In April, the Primary School hosted an event centered on the Green Network, to which nine surrounding schools were invited. The Green Network program aims to educate children of all religions and races on the importance of the environment, and to monitor and support schools in initiating and developing environmental programs to reduce the ecological footprint of individuals and the surrounding community. The Green Network has operated with over 40 schools and 30 kindergartens in all sectors of the population in Israel; with Jews and Arabs, religious and secular; from the Galilee to Negev. At the program children were taught about the benefits of recycling, reusing, and the importance of being green. The Primary School has taken part in this program for the last three years! This year they had the honor of hosting under a new canopy over the turf play area.

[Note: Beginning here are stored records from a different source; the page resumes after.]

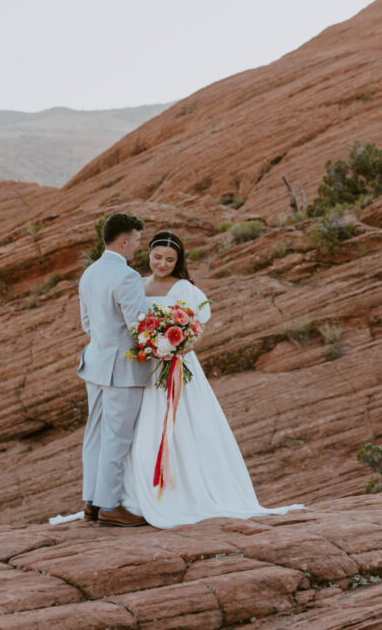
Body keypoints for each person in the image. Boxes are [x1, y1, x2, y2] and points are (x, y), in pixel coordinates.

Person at [119, 230, 302, 528]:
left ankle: (181, 494)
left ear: (177, 261)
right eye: (157, 257)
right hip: (145, 367)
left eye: (169, 259)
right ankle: (139, 497)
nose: (162, 264)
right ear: (148, 255)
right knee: (141, 429)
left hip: (175, 367)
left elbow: (195, 327)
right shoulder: (137, 284)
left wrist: (175, 344)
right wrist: (148, 343)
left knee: (180, 427)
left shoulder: (184, 288)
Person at [76, 213, 152, 526]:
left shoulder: (89, 273)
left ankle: (91, 502)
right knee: (117, 437)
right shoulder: (127, 277)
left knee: (94, 433)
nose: (137, 246)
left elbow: (86, 323)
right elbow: (140, 326)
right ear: (123, 240)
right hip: (122, 368)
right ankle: (109, 506)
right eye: (136, 240)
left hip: (94, 363)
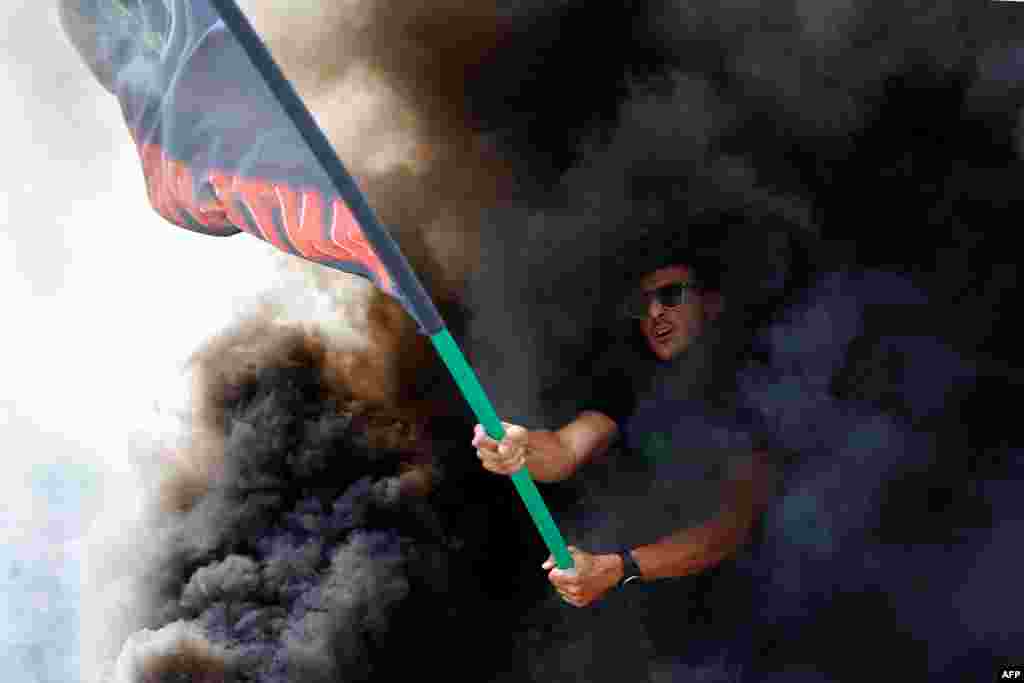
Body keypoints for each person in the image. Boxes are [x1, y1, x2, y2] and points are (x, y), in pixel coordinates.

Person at [472, 258, 775, 610]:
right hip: (651, 610)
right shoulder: (634, 385)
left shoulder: (757, 385)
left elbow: (732, 528)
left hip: (746, 603)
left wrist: (620, 567)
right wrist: (519, 447)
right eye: (642, 306)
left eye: (671, 295)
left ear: (711, 303)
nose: (654, 313)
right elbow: (564, 449)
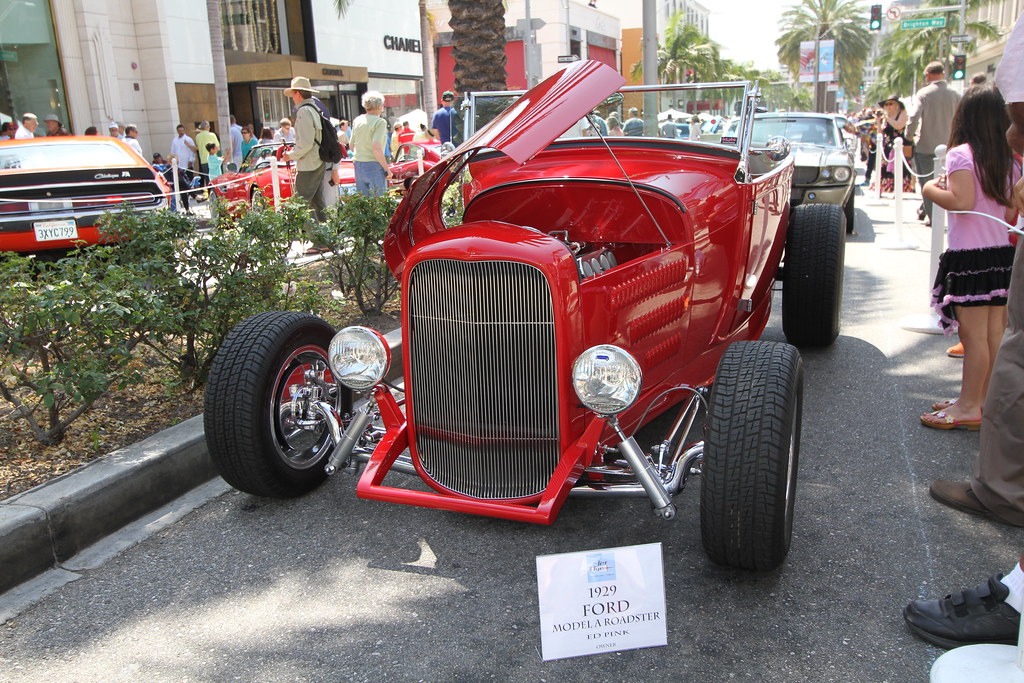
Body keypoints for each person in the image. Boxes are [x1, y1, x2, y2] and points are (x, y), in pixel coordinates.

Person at [926, 7, 1024, 524]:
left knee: (976, 333)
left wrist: (927, 186)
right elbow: (1011, 211)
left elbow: (958, 200)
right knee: (990, 335)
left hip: (969, 257)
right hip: (1002, 255)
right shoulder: (1012, 159)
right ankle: (977, 400)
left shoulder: (962, 154)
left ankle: (968, 406)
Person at [908, 61, 961, 226]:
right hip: (950, 145)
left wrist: (909, 136)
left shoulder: (924, 94)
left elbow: (914, 117)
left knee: (927, 182)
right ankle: (925, 210)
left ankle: (933, 218)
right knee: (946, 181)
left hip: (926, 145)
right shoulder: (956, 94)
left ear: (928, 75)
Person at [281, 76, 327, 222]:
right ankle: (326, 238)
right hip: (318, 160)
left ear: (298, 94)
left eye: (293, 94)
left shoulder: (304, 111)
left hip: (309, 163)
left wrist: (291, 155)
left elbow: (306, 143)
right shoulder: (314, 108)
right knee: (317, 202)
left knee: (301, 204)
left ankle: (318, 239)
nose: (292, 98)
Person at [350, 89, 392, 195]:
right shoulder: (380, 122)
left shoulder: (357, 120)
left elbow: (351, 145)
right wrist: (387, 169)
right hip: (374, 164)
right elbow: (376, 147)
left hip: (358, 164)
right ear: (380, 106)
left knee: (363, 204)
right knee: (379, 203)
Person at [873, 96, 915, 195]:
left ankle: (899, 190)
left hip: (899, 145)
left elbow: (899, 125)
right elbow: (881, 133)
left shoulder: (902, 113)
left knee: (899, 168)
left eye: (890, 104)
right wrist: (879, 122)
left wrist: (887, 118)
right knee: (884, 168)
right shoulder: (886, 116)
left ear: (897, 105)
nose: (888, 106)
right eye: (886, 104)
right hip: (887, 145)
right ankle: (884, 188)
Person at [195, 121, 218, 194]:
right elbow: (217, 146)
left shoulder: (197, 137)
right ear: (208, 127)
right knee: (215, 178)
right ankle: (216, 194)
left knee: (207, 179)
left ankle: (209, 194)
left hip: (203, 160)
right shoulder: (212, 135)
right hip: (213, 159)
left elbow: (198, 147)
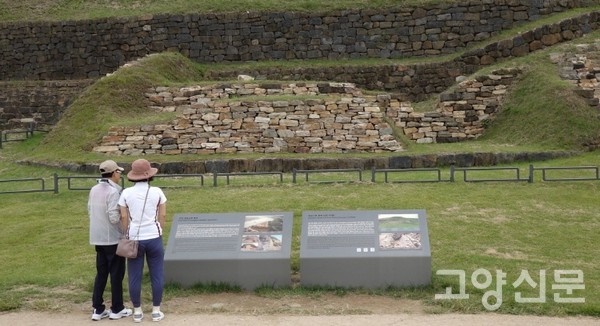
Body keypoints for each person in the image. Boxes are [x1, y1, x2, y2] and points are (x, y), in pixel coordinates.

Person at [118, 159, 167, 322]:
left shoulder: (126, 193)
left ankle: (137, 311)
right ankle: (156, 310)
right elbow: (163, 214)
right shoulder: (157, 192)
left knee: (134, 275)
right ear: (149, 175)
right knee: (157, 274)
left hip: (135, 238)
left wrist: (126, 232)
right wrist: (160, 228)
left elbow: (124, 216)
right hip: (154, 236)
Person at [88, 160, 133, 321]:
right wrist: (125, 228)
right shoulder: (114, 192)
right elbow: (114, 217)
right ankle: (117, 308)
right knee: (116, 273)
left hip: (97, 237)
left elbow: (89, 210)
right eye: (119, 172)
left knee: (101, 273)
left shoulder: (94, 189)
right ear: (114, 173)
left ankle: (98, 308)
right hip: (112, 238)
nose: (119, 175)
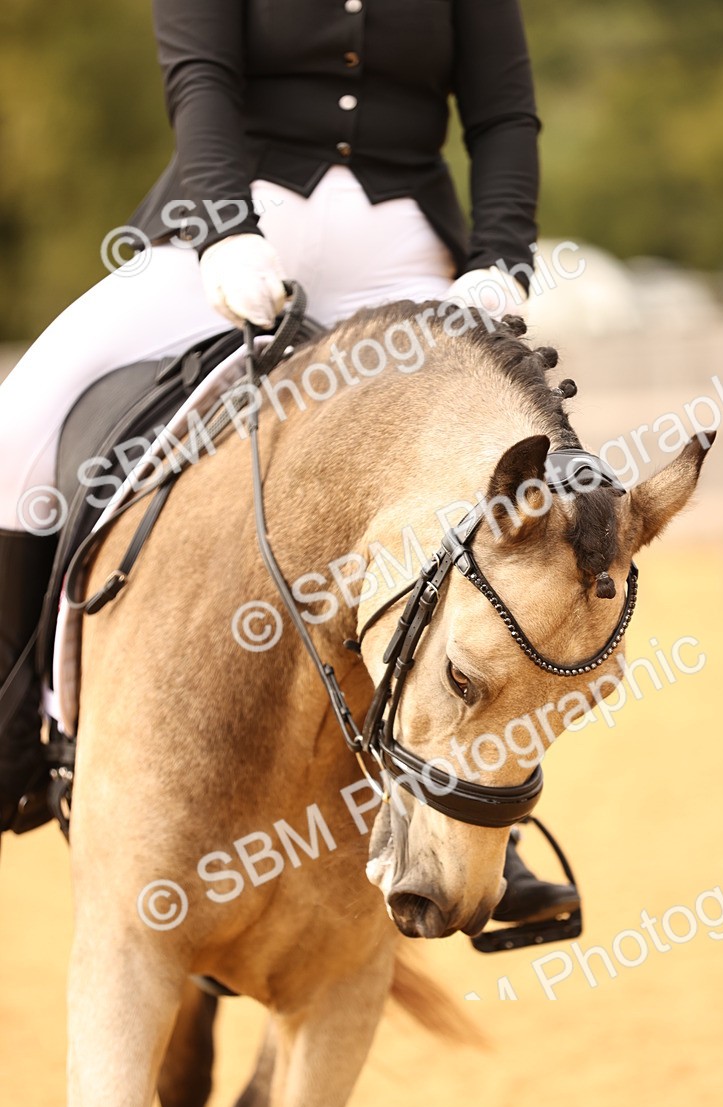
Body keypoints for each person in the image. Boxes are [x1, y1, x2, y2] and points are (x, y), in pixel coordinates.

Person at [0, 0, 577, 926]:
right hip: (234, 227)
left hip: (406, 254)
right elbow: (201, 81)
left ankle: (482, 826)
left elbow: (505, 115)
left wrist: (502, 256)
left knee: (491, 466)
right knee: (17, 422)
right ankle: (12, 733)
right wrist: (225, 227)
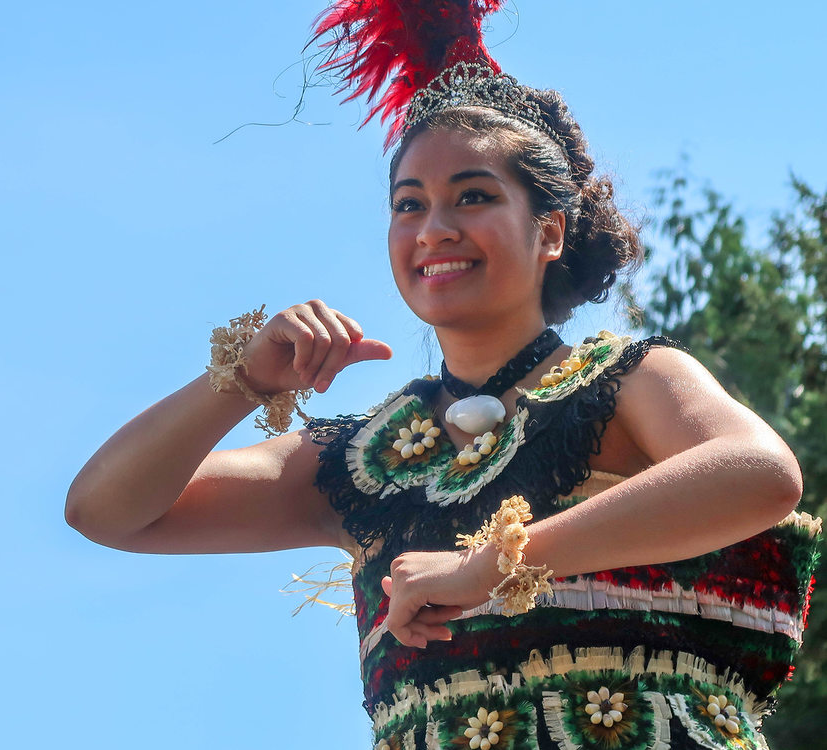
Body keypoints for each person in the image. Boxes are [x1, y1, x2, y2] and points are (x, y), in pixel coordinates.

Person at [67, 2, 818, 747]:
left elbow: (757, 473)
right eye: (407, 204)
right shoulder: (361, 460)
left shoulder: (625, 379)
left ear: (548, 230)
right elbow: (105, 511)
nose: (433, 229)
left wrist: (488, 567)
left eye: (473, 196)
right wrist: (242, 381)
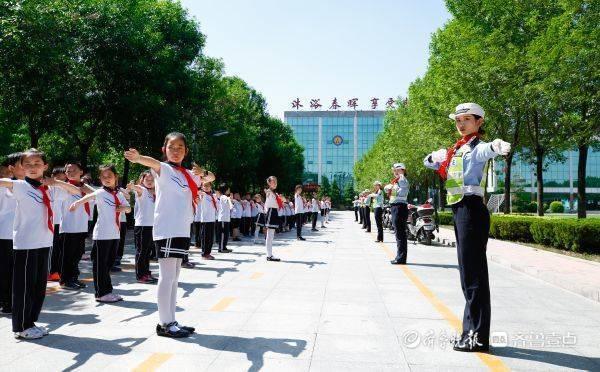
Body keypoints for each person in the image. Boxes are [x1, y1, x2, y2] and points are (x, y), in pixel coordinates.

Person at [424, 103, 511, 353]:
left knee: (473, 276)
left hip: (471, 209)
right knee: (467, 276)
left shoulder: (475, 147)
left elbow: (487, 150)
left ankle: (478, 336)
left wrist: (496, 146)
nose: (461, 124)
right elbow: (429, 162)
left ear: (479, 122)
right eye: (458, 120)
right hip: (461, 209)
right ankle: (469, 332)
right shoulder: (457, 149)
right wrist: (434, 157)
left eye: (467, 119)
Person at [124, 132, 214, 338]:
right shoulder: (163, 169)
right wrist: (138, 158)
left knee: (175, 277)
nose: (176, 151)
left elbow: (210, 178)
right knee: (166, 277)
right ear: (164, 149)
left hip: (182, 229)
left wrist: (204, 171)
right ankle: (164, 323)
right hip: (167, 229)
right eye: (171, 147)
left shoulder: (188, 174)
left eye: (180, 147)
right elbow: (151, 162)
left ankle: (171, 320)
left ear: (186, 151)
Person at [0, 149, 82, 339]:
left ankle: (30, 323)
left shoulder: (51, 188)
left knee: (38, 287)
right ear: (21, 167)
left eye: (37, 163)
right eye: (27, 164)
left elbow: (76, 190)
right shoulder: (20, 186)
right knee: (24, 288)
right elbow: (3, 182)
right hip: (26, 244)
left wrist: (56, 182)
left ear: (45, 166)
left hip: (44, 242)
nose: (32, 167)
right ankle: (21, 327)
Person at [69, 164, 131, 303]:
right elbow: (87, 196)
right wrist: (77, 203)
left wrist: (124, 208)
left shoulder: (119, 194)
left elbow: (128, 209)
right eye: (103, 177)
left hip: (115, 234)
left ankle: (107, 291)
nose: (106, 178)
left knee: (108, 264)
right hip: (102, 234)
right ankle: (101, 293)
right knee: (100, 265)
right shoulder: (100, 193)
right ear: (100, 179)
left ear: (116, 177)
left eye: (109, 176)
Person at [60, 162, 95, 290]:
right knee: (68, 255)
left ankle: (74, 277)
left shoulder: (85, 187)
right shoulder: (65, 186)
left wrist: (85, 188)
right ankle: (66, 279)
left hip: (82, 225)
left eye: (74, 170)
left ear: (81, 172)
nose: (71, 173)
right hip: (69, 226)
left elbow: (97, 196)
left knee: (78, 253)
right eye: (68, 171)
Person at [0, 153, 24, 315]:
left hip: (23, 235)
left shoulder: (30, 186)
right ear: (11, 168)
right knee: (6, 270)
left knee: (18, 271)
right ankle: (6, 302)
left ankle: (12, 300)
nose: (29, 167)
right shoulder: (5, 185)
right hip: (5, 234)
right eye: (24, 164)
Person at [127, 171, 157, 284]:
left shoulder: (154, 193)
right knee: (141, 251)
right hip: (142, 225)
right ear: (142, 181)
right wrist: (133, 186)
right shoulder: (142, 190)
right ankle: (140, 275)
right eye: (147, 180)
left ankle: (146, 272)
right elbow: (137, 188)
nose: (149, 182)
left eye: (152, 180)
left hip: (151, 225)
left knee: (148, 251)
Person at [386, 164, 410, 264]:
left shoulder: (402, 179)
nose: (394, 171)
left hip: (399, 206)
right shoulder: (398, 180)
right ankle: (400, 256)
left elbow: (403, 193)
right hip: (397, 206)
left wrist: (393, 190)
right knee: (399, 233)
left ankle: (401, 258)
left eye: (395, 169)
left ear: (401, 170)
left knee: (400, 234)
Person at [257, 176, 282, 262]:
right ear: (269, 183)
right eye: (273, 182)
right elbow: (267, 193)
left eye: (276, 181)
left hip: (274, 212)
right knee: (270, 235)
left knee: (271, 235)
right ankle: (269, 255)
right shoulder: (269, 192)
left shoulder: (274, 193)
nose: (275, 183)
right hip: (271, 212)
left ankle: (270, 254)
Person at [198, 181, 218, 260]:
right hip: (205, 219)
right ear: (202, 187)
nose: (206, 187)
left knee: (210, 238)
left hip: (212, 219)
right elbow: (197, 193)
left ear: (211, 187)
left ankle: (208, 253)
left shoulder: (212, 196)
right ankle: (204, 254)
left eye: (208, 185)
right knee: (205, 238)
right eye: (204, 186)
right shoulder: (202, 194)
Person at [216, 183, 233, 253]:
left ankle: (224, 247)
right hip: (223, 219)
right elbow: (231, 206)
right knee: (223, 234)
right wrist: (230, 199)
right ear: (225, 190)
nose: (229, 190)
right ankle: (221, 248)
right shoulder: (223, 197)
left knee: (226, 234)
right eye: (228, 189)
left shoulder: (224, 197)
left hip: (226, 219)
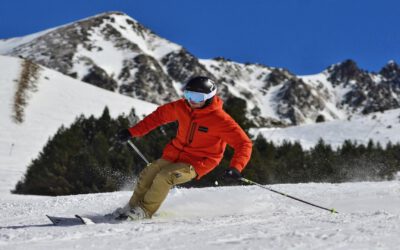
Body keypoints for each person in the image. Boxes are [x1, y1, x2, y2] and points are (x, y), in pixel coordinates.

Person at [114, 76, 252, 220]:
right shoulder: (182, 107)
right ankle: (132, 207)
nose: (192, 100)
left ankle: (144, 211)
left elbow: (244, 144)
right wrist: (132, 132)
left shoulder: (220, 120)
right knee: (148, 173)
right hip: (174, 154)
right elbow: (158, 117)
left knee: (165, 176)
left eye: (198, 97)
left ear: (209, 97)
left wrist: (236, 167)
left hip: (198, 161)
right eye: (188, 95)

The Primary School at NSWAS is so committed to recycling that it has a recycled art room, made from one of the first two wood huts that the people lived in when they settled the village. Everything inside and out is made from recycled materials and the kids work building art projects made of 100% recycled material. This could be just the beginning. The school staff would also like to develop a system to capture rainwater for irrigation, to construct solar electric panels on the roof, and even build a new kindergarten building in adobe style with recycled materials. Over the next few years there are plans to build a “Greenhouse Science Center” which will also incorporate the school’s current Zoo Lab animal center with a recycling center and plant nursery, and eventually be used as an education center for other schools in the region. The center will combine ecology with other areas of learning to create a hands-on experience for many more children in the region.
Tomer’s grandmother was last seen at the Primary School 15 years ago. “It was amazing, when my daughter went to school at Neve Shalom-Wahat al Salam, there were a few wooden cabins that were classrooms and today it is a beautiful campus with a gym, nursery school and playgrounds”.
“I was born on Kibbutz Be’eri but grew up in many different places in Israel. Twenty years ago when my daughter was starting school, I wanted her to learn at NSWAS. I believed then, as I do now that if all the towns and villages in Israel were like NSWAS, and all the schools had Arabs and Jews, the conflict in the country wouldn’t exist.”
“It was important for me that (my grandson) Tomer go to school at NSWAS. A place like NSWAS which is open to thinking differently and has such deep humanistic roots will naturally produce a more humanistic education and a healthy environment. When I went to the school last month, it was so warm and welcoming to me and the students. I’m very happy Tomer learns there. He comes home from school and reads and sings to me in Arabic and shows me all his work; for him, being together with Jews and Arab in natural.
Next year, Tomer’s brother will start the first grade and we are waiting anxiously to hear if he will get into the school.”
Grandma Tirza Yalon Kolton lives in Tel Aviv and a ceramicist and artist.